### [PROMPT]
Print verbatim the opening line of the material and every subsequent line through the one containing "24: (277, 135, 2.27)".

### [DATA FOR PROCESSING]
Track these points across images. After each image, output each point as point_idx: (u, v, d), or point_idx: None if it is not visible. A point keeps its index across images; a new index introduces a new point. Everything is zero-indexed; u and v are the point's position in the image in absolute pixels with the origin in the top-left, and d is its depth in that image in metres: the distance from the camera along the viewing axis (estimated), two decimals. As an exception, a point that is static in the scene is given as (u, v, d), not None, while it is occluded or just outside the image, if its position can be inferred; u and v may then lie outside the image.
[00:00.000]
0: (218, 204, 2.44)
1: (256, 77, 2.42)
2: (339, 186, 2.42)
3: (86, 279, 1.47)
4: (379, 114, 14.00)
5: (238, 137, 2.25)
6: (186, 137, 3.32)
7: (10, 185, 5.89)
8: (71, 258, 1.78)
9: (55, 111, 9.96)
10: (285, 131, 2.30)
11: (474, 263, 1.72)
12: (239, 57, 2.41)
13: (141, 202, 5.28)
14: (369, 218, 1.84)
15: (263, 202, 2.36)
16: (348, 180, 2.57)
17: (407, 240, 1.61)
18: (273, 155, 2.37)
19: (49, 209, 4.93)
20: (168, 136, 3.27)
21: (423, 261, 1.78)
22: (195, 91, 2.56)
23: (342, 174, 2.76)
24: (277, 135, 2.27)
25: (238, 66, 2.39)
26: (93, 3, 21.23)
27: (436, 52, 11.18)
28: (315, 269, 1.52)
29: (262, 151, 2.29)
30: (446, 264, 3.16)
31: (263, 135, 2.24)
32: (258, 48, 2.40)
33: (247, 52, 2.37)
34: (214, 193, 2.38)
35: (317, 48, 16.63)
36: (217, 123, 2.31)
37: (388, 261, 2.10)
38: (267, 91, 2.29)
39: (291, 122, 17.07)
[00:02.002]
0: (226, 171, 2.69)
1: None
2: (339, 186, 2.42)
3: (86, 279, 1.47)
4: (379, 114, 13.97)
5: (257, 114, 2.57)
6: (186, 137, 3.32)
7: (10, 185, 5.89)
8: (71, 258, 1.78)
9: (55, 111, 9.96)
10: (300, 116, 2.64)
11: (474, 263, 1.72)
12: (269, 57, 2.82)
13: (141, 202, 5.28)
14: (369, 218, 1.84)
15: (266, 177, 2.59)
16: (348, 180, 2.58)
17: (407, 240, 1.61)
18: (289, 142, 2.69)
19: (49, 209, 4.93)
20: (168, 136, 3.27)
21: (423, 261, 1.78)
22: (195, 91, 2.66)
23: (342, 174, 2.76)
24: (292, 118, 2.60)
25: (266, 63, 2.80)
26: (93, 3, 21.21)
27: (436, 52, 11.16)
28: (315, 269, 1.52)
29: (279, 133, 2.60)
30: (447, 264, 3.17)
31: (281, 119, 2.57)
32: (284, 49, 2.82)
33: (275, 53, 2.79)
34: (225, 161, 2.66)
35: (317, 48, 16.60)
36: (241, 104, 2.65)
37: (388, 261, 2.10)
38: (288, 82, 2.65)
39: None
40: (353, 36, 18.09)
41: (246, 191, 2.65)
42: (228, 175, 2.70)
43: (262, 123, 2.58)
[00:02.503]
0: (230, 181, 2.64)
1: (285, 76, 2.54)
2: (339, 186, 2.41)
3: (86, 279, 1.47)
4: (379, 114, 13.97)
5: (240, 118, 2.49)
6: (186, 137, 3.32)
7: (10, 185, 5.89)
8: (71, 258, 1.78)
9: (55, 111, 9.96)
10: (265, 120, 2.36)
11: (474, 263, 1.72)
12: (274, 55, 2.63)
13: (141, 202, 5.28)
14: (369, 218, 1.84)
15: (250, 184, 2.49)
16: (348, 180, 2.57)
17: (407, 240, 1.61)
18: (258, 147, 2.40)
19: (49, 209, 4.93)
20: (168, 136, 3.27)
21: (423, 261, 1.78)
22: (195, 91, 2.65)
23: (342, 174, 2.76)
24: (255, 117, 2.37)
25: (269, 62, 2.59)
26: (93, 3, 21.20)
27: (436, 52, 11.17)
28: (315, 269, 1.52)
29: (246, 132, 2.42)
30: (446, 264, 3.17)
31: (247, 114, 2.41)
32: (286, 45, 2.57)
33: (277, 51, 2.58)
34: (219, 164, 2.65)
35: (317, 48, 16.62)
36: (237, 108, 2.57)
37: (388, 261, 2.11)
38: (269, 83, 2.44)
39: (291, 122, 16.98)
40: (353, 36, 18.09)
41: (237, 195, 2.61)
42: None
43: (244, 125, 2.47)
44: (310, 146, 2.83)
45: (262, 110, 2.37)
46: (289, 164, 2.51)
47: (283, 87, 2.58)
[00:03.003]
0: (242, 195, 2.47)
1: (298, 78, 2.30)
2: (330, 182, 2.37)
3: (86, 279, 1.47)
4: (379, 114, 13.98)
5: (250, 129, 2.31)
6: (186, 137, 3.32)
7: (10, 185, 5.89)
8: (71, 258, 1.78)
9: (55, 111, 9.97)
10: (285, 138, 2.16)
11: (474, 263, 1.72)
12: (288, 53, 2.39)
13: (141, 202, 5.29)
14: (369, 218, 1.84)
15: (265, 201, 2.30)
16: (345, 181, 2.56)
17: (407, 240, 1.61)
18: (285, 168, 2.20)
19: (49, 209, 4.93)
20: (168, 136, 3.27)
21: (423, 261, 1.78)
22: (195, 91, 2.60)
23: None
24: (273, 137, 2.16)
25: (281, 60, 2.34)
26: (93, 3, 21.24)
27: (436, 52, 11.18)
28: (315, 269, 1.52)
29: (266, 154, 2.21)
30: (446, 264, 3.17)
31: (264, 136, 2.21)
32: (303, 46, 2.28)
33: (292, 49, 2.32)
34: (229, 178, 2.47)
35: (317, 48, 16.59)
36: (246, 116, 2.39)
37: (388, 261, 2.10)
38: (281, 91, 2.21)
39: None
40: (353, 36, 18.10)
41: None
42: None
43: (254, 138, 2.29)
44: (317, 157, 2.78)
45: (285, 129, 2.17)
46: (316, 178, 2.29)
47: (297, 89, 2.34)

### [RESULT]
Track these points across images. After each image, output each point as point_idx: (u, v, d), or point_idx: None if it is not visible. A point keeps its index across images; a new index introduces a new point. Everything is zero-indexed; u and v are the point's position in the image in absolute pixels with the origin in the top-left, and d is its depth in that image in metres: the distance from the camera along the viewing axis (estimated), two decimals. As an exception, a point that is static in the scene is given as (u, v, d), not None, while it is occluded or just outside the image, if its position can be inferred; u and v may then lie outside the image.
[00:00.000]
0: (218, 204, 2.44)
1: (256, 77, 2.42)
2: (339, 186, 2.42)
3: (86, 279, 1.47)
4: (379, 114, 14.00)
5: (238, 137, 2.25)
6: (186, 137, 3.32)
7: (10, 185, 5.89)
8: (71, 258, 1.78)
9: (55, 111, 9.96)
10: (285, 131, 2.30)
11: (474, 263, 1.72)
12: (239, 57, 2.41)
13: (141, 202, 5.28)
14: (369, 218, 1.84)
15: (263, 202, 2.36)
16: (348, 180, 2.57)
17: (407, 240, 1.61)
18: (273, 155, 2.37)
19: (49, 209, 4.93)
20: (168, 136, 3.27)
21: (423, 261, 1.78)
22: (195, 91, 2.56)
23: (342, 174, 2.76)
24: (277, 135, 2.27)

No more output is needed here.